About this exercise: In everything from the line containing "Which category has" down to the line containing "True or false: Homicide", replace "intersect" with "cross". Return only those lines, otherwise unchanged, and leave the pictures out.

The data:
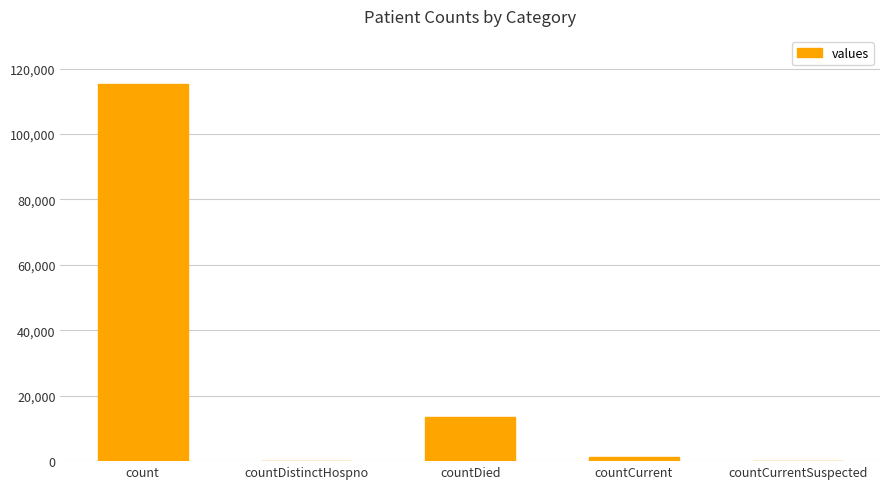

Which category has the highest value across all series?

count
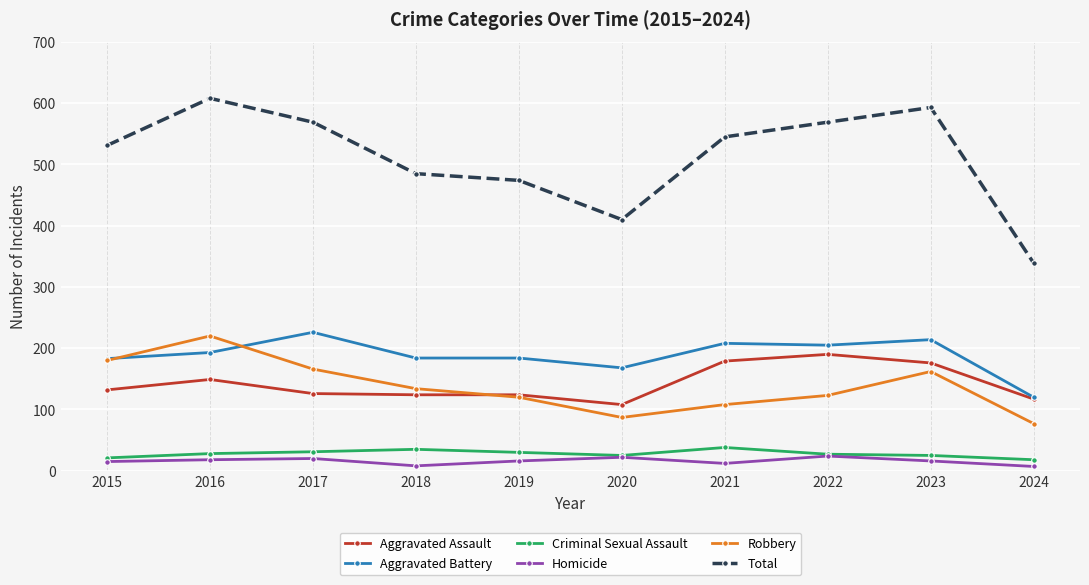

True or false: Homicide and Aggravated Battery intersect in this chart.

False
...
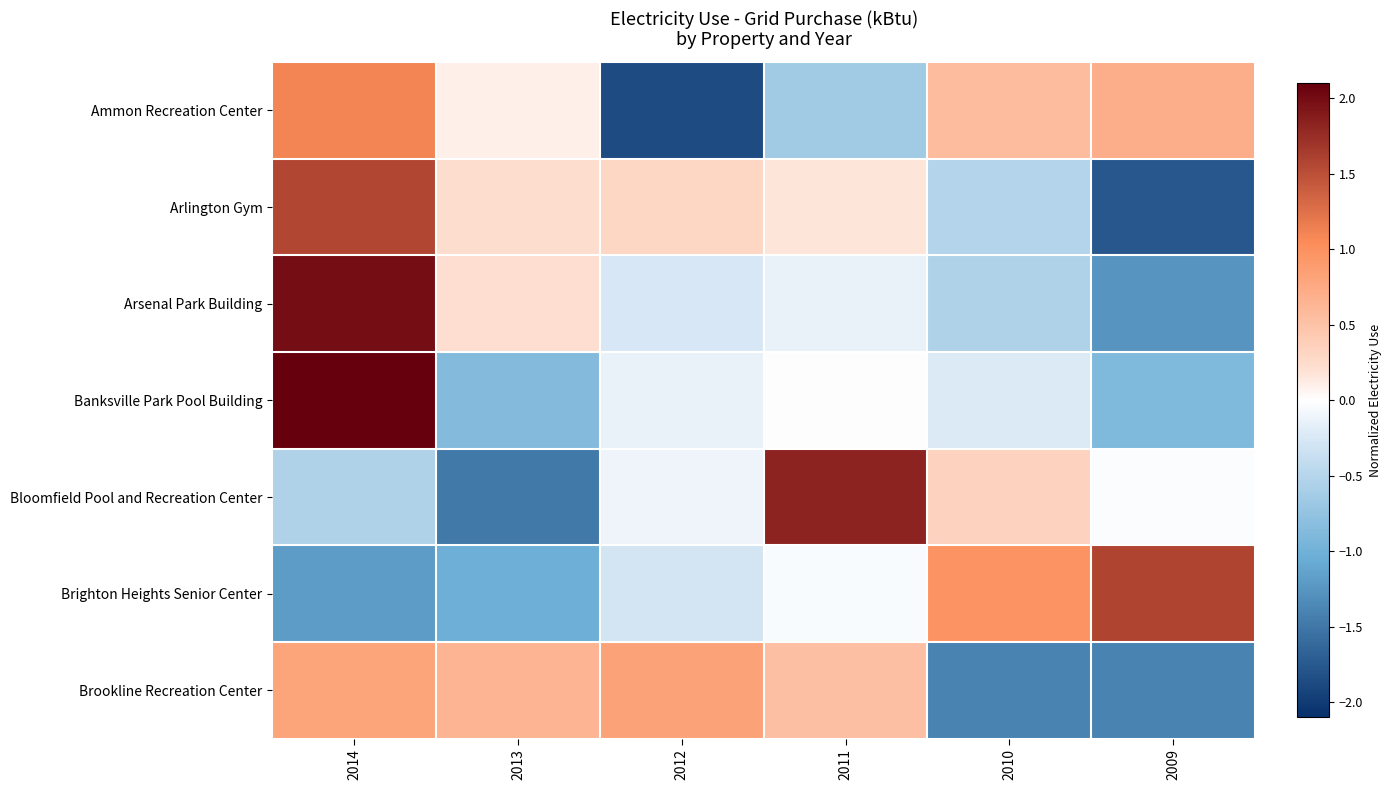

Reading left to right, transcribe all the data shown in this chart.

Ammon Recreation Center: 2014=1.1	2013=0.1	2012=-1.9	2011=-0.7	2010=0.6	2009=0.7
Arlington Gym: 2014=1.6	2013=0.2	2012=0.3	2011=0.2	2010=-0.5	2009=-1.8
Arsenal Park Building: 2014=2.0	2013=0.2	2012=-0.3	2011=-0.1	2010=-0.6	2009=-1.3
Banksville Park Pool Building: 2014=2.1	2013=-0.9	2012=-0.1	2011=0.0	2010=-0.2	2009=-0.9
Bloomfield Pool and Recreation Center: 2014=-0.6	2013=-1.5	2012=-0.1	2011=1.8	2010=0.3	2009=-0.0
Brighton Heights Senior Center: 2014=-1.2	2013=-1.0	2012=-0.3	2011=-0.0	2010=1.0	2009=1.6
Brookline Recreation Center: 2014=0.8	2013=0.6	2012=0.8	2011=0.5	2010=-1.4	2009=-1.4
...
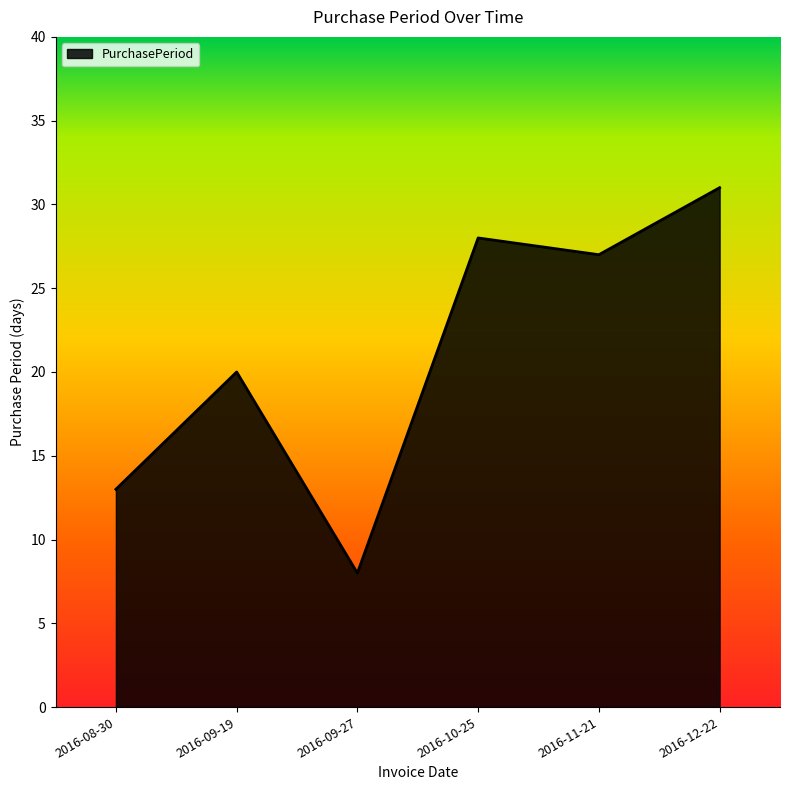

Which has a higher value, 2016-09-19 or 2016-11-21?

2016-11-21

Your response:
Which category has the highest value across all series?

count

True or false: Homicide and Aggravated Battery cross in this chart.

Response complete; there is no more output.